»»

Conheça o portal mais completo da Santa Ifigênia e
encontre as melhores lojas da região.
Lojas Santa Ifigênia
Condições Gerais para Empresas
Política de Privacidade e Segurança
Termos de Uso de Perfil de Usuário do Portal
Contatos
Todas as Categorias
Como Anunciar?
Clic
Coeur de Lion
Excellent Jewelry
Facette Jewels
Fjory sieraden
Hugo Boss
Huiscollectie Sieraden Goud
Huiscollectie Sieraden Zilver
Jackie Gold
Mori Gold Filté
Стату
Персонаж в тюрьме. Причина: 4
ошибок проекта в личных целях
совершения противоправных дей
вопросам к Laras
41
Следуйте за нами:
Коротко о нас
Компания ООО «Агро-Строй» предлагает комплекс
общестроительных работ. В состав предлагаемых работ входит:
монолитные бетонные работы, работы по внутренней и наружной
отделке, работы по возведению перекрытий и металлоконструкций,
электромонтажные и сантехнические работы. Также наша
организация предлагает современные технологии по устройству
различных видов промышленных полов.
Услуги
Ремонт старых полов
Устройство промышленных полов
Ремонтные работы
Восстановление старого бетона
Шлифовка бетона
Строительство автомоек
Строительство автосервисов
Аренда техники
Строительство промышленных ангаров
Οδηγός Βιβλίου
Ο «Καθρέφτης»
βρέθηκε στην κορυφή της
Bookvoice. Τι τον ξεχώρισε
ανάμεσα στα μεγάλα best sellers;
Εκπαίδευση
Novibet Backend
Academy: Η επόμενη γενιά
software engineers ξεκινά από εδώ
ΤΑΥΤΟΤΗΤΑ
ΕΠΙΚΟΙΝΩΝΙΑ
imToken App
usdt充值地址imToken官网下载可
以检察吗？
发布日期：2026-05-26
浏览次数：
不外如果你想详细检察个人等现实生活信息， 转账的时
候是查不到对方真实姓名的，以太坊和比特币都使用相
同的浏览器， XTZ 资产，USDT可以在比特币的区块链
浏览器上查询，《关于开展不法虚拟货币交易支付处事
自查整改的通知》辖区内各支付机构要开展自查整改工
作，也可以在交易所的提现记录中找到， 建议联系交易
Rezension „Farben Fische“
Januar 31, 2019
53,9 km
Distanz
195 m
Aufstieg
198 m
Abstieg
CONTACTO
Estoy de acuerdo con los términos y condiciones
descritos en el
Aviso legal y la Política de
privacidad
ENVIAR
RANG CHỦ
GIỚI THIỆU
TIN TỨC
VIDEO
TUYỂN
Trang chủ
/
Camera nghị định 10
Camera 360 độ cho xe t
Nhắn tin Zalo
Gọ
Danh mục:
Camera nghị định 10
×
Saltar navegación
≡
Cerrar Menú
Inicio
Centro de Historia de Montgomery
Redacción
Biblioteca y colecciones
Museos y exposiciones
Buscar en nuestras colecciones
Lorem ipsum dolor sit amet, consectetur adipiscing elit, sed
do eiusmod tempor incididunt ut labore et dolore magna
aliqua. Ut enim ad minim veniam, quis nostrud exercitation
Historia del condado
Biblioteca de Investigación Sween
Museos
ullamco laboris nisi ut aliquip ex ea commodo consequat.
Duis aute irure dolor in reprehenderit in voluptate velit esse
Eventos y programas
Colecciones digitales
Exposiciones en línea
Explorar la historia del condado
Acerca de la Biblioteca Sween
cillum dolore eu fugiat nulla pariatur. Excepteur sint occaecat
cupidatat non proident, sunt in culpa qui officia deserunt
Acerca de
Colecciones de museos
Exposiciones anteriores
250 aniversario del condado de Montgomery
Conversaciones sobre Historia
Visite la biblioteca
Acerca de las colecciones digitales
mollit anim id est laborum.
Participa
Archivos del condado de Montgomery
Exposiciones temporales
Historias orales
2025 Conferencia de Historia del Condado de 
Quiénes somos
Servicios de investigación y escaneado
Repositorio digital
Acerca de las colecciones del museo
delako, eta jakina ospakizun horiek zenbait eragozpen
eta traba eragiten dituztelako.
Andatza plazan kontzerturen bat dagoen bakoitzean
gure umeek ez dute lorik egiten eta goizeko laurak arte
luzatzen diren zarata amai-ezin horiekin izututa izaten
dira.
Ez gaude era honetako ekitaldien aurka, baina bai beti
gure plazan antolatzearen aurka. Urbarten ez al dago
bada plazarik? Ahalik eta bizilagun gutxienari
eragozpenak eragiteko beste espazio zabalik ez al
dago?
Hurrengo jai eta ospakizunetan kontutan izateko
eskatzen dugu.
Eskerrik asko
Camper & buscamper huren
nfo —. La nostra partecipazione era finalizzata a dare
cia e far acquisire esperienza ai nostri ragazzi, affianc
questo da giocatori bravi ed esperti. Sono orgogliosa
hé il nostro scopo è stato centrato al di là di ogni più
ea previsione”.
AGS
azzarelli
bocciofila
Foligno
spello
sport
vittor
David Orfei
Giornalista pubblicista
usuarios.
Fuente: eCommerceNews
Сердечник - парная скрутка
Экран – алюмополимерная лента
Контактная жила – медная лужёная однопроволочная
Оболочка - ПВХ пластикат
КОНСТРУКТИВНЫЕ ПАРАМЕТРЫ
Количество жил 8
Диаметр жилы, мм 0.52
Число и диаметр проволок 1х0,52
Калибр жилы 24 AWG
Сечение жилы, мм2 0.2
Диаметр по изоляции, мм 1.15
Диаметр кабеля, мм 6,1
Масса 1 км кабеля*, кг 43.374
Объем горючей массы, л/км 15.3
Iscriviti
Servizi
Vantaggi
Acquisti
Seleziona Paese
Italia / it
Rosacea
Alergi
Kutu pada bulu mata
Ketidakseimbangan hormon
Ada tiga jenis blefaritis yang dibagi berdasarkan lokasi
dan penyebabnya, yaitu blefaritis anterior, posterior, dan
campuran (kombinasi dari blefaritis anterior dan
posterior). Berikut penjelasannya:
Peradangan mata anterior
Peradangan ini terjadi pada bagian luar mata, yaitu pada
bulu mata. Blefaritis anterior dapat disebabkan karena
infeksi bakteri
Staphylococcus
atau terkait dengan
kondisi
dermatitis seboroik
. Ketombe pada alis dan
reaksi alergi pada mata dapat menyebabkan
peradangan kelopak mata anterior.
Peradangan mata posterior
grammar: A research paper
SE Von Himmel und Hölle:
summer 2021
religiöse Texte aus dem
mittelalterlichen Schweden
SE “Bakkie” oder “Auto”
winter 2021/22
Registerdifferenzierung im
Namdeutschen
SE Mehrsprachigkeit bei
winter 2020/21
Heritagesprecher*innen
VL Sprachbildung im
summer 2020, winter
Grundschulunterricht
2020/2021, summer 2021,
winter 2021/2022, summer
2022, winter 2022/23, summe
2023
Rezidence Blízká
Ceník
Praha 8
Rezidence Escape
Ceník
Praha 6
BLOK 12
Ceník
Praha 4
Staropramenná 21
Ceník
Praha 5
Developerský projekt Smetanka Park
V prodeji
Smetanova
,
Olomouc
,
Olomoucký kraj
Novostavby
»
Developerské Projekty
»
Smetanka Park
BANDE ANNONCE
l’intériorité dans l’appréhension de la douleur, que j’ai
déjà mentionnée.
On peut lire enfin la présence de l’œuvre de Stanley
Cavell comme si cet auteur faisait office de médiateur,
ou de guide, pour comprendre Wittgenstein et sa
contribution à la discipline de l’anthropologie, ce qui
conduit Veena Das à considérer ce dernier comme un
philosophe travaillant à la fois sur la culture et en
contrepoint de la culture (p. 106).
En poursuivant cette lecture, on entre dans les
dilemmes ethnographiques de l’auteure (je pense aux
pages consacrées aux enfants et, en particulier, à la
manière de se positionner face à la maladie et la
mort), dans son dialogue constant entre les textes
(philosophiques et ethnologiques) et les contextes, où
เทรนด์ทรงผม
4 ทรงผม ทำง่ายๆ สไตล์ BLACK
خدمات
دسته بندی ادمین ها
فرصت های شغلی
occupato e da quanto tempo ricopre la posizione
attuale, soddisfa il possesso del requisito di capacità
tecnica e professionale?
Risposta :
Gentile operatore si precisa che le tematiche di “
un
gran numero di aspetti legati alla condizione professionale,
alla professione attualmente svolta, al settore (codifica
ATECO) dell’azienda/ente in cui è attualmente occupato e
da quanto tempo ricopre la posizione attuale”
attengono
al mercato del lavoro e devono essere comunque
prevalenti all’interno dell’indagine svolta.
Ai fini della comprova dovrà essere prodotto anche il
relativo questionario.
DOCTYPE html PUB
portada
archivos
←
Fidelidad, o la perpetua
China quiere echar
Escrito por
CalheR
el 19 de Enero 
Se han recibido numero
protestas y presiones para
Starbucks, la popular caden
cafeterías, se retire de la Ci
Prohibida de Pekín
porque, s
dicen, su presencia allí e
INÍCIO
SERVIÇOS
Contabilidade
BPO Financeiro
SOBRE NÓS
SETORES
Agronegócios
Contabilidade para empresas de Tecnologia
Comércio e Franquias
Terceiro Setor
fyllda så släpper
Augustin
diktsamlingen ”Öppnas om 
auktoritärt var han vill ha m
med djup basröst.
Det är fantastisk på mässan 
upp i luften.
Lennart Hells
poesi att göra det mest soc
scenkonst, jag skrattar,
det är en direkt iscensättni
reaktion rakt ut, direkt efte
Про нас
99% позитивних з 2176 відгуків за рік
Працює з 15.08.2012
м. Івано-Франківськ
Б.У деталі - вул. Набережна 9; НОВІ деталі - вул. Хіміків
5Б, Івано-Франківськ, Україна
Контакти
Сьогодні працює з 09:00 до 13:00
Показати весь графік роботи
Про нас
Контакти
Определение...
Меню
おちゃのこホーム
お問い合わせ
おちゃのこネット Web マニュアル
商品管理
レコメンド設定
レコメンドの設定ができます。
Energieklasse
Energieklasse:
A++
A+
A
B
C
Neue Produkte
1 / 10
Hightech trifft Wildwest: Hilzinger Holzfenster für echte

««

> AIM OF THE TASK: Retype only the lines above between the line with "campuran (kombinasi dari" and the line with "Staphylococcus", counting those two lines as well, and keep every character as it is.

> RESPONSE:
campuran (kombinasi dari blefaritis anterior dan
posterior). Berikut penjelasannya:
Peradangan mata anterior
Peradangan ini terjadi pada bagian luar mata, yaitu pada
bulu mata. Blefaritis anterior dapat disebabkan karena
infeksi bakteri
Staphylococcus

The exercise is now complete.